Given data Block Start

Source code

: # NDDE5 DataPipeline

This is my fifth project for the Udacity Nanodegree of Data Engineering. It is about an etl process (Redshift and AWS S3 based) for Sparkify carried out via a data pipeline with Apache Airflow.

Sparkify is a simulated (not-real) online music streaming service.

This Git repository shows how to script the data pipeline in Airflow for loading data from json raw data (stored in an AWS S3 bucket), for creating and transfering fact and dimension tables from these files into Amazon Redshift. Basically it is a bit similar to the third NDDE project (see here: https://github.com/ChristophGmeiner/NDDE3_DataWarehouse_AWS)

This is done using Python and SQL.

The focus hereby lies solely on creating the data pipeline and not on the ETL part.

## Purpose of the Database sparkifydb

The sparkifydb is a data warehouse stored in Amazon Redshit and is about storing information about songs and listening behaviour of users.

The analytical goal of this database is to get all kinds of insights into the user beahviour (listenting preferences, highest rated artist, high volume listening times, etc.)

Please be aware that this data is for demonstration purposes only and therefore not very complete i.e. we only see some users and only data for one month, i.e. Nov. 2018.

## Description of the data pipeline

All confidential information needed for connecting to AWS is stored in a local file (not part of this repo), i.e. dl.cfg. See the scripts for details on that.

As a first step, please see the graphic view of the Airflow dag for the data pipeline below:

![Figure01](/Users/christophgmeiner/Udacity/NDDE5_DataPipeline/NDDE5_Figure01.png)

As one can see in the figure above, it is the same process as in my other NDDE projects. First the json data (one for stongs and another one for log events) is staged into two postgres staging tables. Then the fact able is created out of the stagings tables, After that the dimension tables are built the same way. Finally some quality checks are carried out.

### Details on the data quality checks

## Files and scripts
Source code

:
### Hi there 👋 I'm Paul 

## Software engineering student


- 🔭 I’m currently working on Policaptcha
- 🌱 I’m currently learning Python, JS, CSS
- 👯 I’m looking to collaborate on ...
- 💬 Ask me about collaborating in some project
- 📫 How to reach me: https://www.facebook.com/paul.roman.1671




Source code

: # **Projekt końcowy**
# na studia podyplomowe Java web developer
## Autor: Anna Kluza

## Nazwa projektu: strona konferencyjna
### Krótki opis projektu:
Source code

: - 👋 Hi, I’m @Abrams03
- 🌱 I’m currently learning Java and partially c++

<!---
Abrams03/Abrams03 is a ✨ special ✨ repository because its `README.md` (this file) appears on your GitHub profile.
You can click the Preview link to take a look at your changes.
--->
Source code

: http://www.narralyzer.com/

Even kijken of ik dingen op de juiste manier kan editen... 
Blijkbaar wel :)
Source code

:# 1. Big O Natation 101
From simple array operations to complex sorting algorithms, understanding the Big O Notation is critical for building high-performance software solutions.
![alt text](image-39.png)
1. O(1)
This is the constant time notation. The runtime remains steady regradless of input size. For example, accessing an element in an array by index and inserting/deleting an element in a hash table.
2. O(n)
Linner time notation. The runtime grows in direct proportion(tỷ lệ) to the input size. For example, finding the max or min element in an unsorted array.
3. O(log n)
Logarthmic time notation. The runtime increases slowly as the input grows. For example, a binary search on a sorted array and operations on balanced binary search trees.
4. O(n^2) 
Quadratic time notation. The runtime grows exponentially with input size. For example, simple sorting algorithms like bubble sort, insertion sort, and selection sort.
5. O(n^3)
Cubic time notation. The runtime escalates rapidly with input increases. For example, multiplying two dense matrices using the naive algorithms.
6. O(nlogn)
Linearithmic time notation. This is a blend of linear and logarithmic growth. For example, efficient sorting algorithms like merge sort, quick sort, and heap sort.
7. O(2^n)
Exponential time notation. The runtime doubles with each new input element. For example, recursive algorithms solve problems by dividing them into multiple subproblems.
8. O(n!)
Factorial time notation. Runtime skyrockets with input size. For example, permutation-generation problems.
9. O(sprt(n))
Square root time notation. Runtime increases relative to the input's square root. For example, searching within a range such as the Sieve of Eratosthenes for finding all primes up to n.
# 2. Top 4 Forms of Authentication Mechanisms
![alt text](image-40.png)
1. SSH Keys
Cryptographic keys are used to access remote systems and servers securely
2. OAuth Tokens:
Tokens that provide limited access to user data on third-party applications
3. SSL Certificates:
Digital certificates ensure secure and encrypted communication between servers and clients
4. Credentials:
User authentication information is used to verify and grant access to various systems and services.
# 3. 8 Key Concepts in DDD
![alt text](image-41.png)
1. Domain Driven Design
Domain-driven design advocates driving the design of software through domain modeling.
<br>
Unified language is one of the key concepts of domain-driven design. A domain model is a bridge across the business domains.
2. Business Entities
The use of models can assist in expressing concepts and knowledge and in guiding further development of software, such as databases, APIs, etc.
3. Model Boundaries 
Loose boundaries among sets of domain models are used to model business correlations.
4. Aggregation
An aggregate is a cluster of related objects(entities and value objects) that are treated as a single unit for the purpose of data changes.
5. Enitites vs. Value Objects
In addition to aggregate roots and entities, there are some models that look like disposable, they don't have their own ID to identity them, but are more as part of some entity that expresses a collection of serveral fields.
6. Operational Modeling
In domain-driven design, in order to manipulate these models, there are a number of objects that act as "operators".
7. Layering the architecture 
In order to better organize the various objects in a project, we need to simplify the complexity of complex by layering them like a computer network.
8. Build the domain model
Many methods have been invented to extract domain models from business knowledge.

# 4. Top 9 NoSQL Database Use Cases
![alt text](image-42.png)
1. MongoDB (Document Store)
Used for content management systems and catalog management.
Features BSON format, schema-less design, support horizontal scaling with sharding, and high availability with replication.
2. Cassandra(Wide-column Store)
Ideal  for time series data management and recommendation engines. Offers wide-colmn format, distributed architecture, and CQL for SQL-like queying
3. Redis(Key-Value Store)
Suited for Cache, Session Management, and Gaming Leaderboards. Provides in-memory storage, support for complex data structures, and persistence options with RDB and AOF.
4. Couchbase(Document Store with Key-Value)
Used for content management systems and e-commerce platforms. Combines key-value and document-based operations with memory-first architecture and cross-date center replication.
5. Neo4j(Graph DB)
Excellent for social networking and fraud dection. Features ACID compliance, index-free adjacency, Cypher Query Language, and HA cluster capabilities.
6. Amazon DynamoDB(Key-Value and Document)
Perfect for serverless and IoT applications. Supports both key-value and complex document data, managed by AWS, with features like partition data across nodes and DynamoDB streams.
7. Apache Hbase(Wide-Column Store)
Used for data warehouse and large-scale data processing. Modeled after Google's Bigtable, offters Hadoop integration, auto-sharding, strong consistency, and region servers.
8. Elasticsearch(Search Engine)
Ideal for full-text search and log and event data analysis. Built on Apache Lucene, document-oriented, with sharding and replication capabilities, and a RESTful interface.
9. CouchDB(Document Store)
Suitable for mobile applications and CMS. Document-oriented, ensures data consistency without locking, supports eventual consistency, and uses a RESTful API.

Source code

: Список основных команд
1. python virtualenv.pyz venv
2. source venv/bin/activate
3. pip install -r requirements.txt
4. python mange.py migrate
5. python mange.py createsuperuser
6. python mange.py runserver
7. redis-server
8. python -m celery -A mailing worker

Given data Block End

Exercise
Copy every line above once more, precisely as it reads.

Answer to this task
Source code

: # NDDE5 DataPipeline

This is my fifth project for the Udacity Nanodegree of Data Engineering. It is about an etl process (Redshift and AWS S3 based) for Sparkify carried out via a data pipeline with Apache Airflow.

Sparkify is a simulated (not-real) online music streaming service.

This Git repository shows how to script the data pipeline in Airflow for loading data from json raw data (stored in an AWS S3 bucket), for creating and transfering fact and dimension tables from these files into Amazon Redshift. Basically it is a bit similar to the third NDDE project (see here: https://github.com/ChristophGmeiner/NDDE3_DataWarehouse_AWS)

This is done using Python and SQL.

The focus hereby lies solely on creating the data pipeline and not on the ETL part.

## Purpose of the Database sparkifydb

The sparkifydb is a data warehouse stored in Amazon Redshit and is about storing information about songs and listening behaviour of users.

The analytical goal of this database is to get all kinds of insights into the user beahviour (listenting preferences, highest rated artist, high volume listening times, etc.)

Please be aware that this data is for demonstration purposes only and therefore not very complete i.e. we only see some users and only data for one month, i.e. Nov. 2018.

## Description of the data pipeline

All confidential information needed for connecting to AWS is stored in a local file (not part of this repo), i.e. dl.cfg. See the scripts for details on that.

As a first step, please see the graphic view of the Airflow dag for the data pipeline below:

![Figure01](/Users/christophgmeiner/Udacity/NDDE5_DataPipeline/NDDE5_Figure01.png)

As one can see in the figure above, it is the same process as in my other NDDE projects. First the json data (one for stongs and another one for log events) is staged into two postgres staging tables. Then the fact able is created out of the stagings tables, After that the dimension tables are built the same way. Finally some quality checks are carried out.

### Details on the data quality checks

## Files and scripts
Source code

:
### Hi there 👋 I'm Paul 

## Software engineering student


- 🔭 I’m currently working on Policaptcha
- 🌱 I’m currently learning Python, JS, CSS
- 👯 I’m looking to collaborate on ...
- 💬 Ask me about collaborating in some project
- 📫 How to reach me: https://www.facebook.com/paul.roman.1671




Source code

: # **Projekt końcowy**
# na studia podyplomowe Java web developer
## Autor: Anna Kluza

## Nazwa projektu: strona konferencyjna
### Krótki opis projektu:
Source code

: - 👋 Hi, I’m @Abrams03
- 🌱 I’m currently learning Java and partially c++

<!---
Abrams03/Abrams03 is a ✨ special ✨ repository because its `README.md` (this file) appears on your GitHub profile.
You can click the Preview link to take a look at your changes.
--->
Source code

: http://www.narralyzer.com/

Even kijken of ik dingen op de juiste manier kan editen... 
Blijkbaar wel :)
Source code

:# 1. Big O Natation 101
From simple array operations to complex sorting algorithms, understanding the Big O Notation is critical for building high-performance software solutions.
![alt text](image-39.png)
1. O(1)
This is the constant time notation. The runtime remains steady regradless of input size. For example, accessing an element in an array by index and inserting/deleting an element in a hash table.
2. O(n)
Linner time notation. The runtime grows in direct proportion(tỷ lệ) to the input size. For example, finding the max or min element in an unsorted array.
3. O(log n)
Logarthmic time notation. The runtime increases slowly as the input grows. For example, a binary search on a sorted array and operations on balanced binary search trees.
4. O(n^2) 
Quadratic time notation. The runtime grows exponentially with input size. For example, simple sorting algorithms like bubble sort, insertion sort, and selection sort.
5. O(n^3)
Cubic time notation. The runtime escalates rapidly with input increases. For example, multiplying two dense matrices using the naive algorithms.
6. O(nlogn)
Linearithmic time notation. This is a blend of linear and logarithmic growth. For example, efficient sorting algorithms like merge sort, quick sort, and heap sort.
7. O(2^n)
Exponential time notation. The runtime doubles with each new input element. For example, recursive algorithms solve problems by dividing them into multiple subproblems.
8. O(n!)
Factorial time notation. Runtime skyrockets with input size. For example, permutation-generation problems.
9. O(sprt(n))
Square root time notation. Runtime increases relative to the input's square root. For example, searching within a range such as the Sieve of Eratosthenes for finding all primes up to n.
# 2. Top 4 Forms of Authentication Mechanisms
![alt text](image-40.png)
1. SSH Keys
Cryptographic keys are used to access remote systems and servers securely
2. OAuth Tokens:
Tokens that provide limited access to user data on third-party applications
3. SSL Certificates:
Digital certificates ensure secure and encrypted communication between servers and clients
4. Credentials:
User authentication information is used to verify and grant access to various systems and services.
# 3. 8 Key Concepts in DDD
![alt text](image-41.png)
1. Domain Driven Design
Domain-driven design advocates driving the design of software through domain modeling.
<br>
Unified language is one of the key concepts of domain-driven design. A domain model is a bridge across the business domains.
2. Business Entities
The use of models can assist in expressing concepts and knowledge and in guiding further development of software, such as databases, APIs, etc.
3. Model Boundaries 
Loose boundaries among sets of domain models are used to model business correlations.
4. Aggregation
An aggregate is a cluster of related objects(entities and value objects) that are treated as a single unit for the purpose of data changes.
5. Enitites vs. Value Objects
In addition to aggregate roots and entities, there are some models that look like disposable, they don't have their own ID to identity them, but are more as part of some entity that expresses a collection of serveral fields.
6. Operational Modeling
In domain-driven design, in order to manipulate these models, there are a number of objects that act as "operators".
7. Layering the architecture 
In order to better organize the various objects in a project, we need to simplify the complexity of complex by layering them like a computer network.
8. Build the domain model
Many methods have been invented to extract domain models from business knowledge.

# 4. Top 9 NoSQL Database Use Cases
![alt text](image-42.png)
1. MongoDB (Document Store)
Used for content management systems and catalog management.
Features BSON format, schema-less design, support horizontal scaling with sharding, and high availability with replication.
2. Cassandra(Wide-column Store)
Ideal  for time series data management and recommendation engines. Offers wide-colmn format, distributed architecture, and CQL for SQL-like queying
3. Redis(Key-Value Store)
Suited for Cache, Session Management, and Gaming Leaderboards. Provides in-memory storage, support for complex data structures, and persistence options with RDB and AOF.
4. Couchbase(Document Store with Key-Value)
Used for content management systems and e-commerce platforms. Combines key-value and document-based operations with memory-first architecture and cross-date center replication.
5. Neo4j(Graph DB)
Excellent for social networking and fraud dection. Features ACID compliance, index-free adjacency, Cypher Query Language, and HA cluster capabilities.
6. Amazon DynamoDB(Key-Value and Document)
Perfect for serverless and IoT applications. Supports both key-value and complex document data, managed by AWS, with features like partition data across nodes and DynamoDB streams.
7. Apache Hbase(Wide-Column Store)
Used for data warehouse and large-scale data processing. Modeled after Google's Bigtable, offters Hadoop integration, auto-sharding, strong consistency, and region servers.
8. Elasticsearch(Search Engine)
Ideal for full-text search and log and event data analysis. Built on Apache Lucene, document-oriented, with sharding and replication capabilities, and a RESTful interface.
9. CouchDB(Document Store)
Suitable for mobile applications and CMS. Document-oriented, ensures data consistency without locking, supports eventual consistency, and uses a RESTful API.

Source code

: Список основных команд
1. python virtualenv.pyz venv
2. source venv/bin/activate
3. pip install -r requirements.txt
4. python mange.py migrate
5. python mange.py createsuperuser
6. python mange.py runserver
7. redis-server
8. python -m celery -A mailing worker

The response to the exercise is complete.